Technology blogger Ed Zitron properly tied the disaster to the financialization of Big Business generally, in which pumping ever higher profits to shareholders becomes a higher priority than ensuring that one’s products meet quality standards.
“Crowdstrike seemingly borrowed Boeing’s approach to quality control,” Zitron wrote, “except instead of building planes where the doors fly off at the most inopportune times (specifically, when you’re cruising at 35,000ft), it released a piece of software that blew up the transportation and banking sectors, to name just a few.”
CrowdStrike Chief Executive George Kurtz moved promptly to “sincerely apologize” to all affected users, via a statement and an appearance on the NBC “Today” show. “We quickly identified the issue and deployed a fix, allowing us to focus diligently on restoring customer systems as our highest priority,” Kurtz said in a posting on the company’s website.
Microsoft placed the blame chiefly on CrowdStrike. “Although this was not a Microsoft incident, given it impacts our ecosystem, we want to provide an update on the steps we’ve taken with CrowdStrike and others to remediate and support our customers,” David Weston, a vice president for enterprise and security, wrote on the company’s website.
But Microsoft, plainly, failed to take on board the necessity of vetting every piece of third-party software that could have an effect on its own customers — before it blew up their computer systems.

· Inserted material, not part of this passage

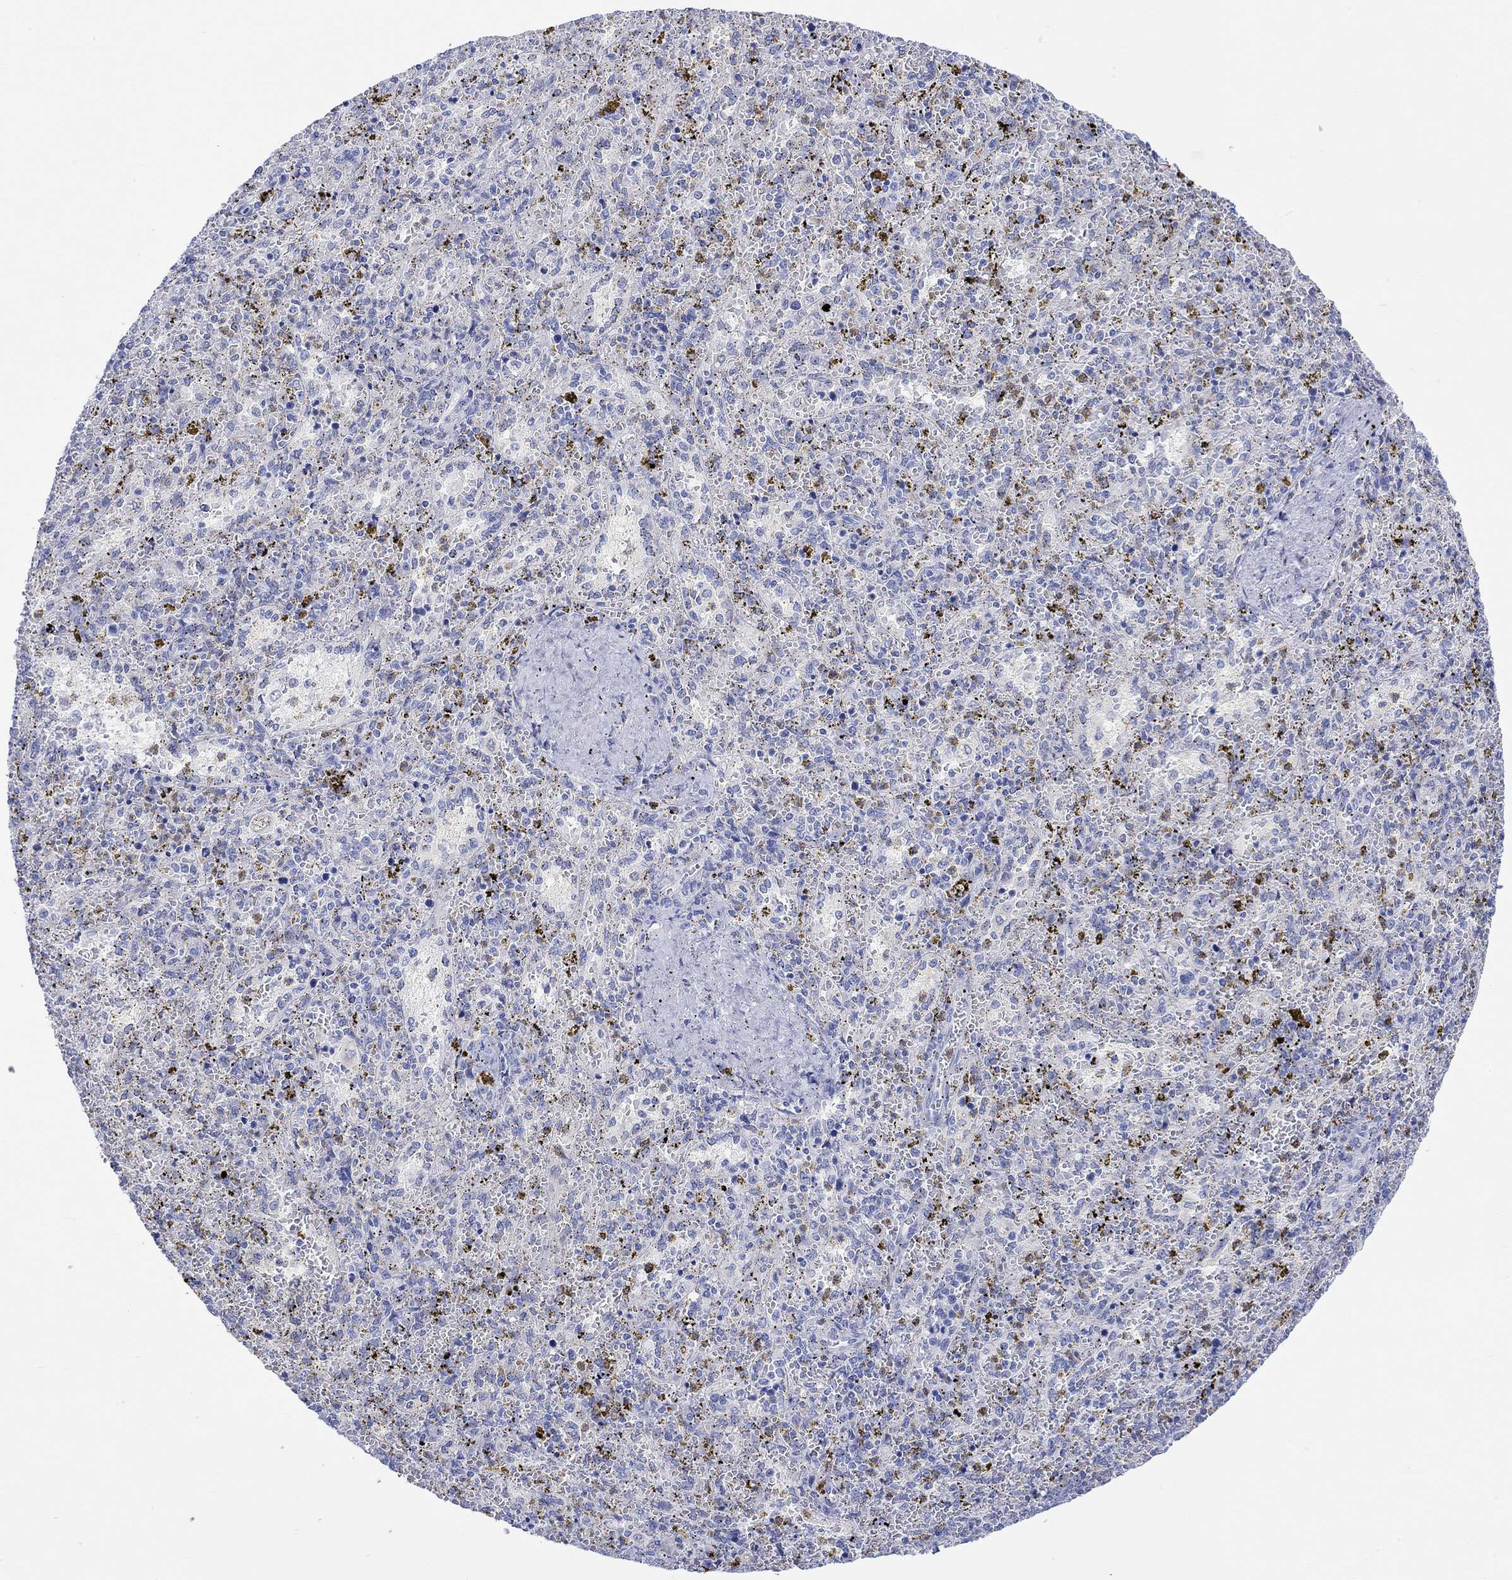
{"staining": {"intensity": "negative", "quantity": "none", "location": "none"}, "tissue": "spleen", "cell_type": "Cells in red pulp", "image_type": "normal", "snomed": [{"axis": "morphology", "description": "Normal tissue, NOS"}, {"axis": "topography", "description": "Spleen"}], "caption": "High power microscopy micrograph of an immunohistochemistry histopathology image of unremarkable spleen, revealing no significant expression in cells in red pulp. (DAB IHC with hematoxylin counter stain).", "gene": "REEP6", "patient": {"sex": "female", "age": 50}}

No software system is immune from errors, especially now that they’re so complex and multilayered that not even their developers may know all their weak spots. (An error at Amazon’s cloud service incapacitated as many as 150,000 websites for several hours in February 2017 — a major problem, but not nearly on the scale of the CrowdStrike crash.)
But as these systems play an ever expanding role in modern life even as they become more complex, it’s incumbent on their providers to make security and safety their top priorities, not merely mouth the concept in marketing material without actually taking it seriously.
Cloud clients also need to pay more attention to what is getting automatically inserted into their systems. Who has the right to gloat over escaping the CrowdStrike meltdown last week? Amusingly, it’s Southwest Airlines. For decades, Southwest resisted Microsoft’s urgings that it upgrade its systems to the latest versions of Windows, relying on Windows 3.1, which is 32 years old — so antique that the CrowdStrike update wouldn’t even work on the airline’s systems.
So while affected carriers such as Delta, United and American had canceled nearly 2,400 flights by 6 p.m. Friday, Southwest had canceled three. (By midday Monday, the number of canceled flights reached beyond 12,300.) That doesn’t mean that Southwest gets everything right. After all, the airline suffered more than its competitors from the ferocious storm in December 2022 that snarled air traffic nationwide — precisely because it had not paid enough attention to keeping its computer systems updated.
In this case, however, Southwest’s cheapskate culture was its savior. That may only put it on the same level as the proverbial blind squirrel that occasionally finds a nut. But it shows that all of our Big Business squirrels need to keep their eyes open, and focused on the perils of inattention.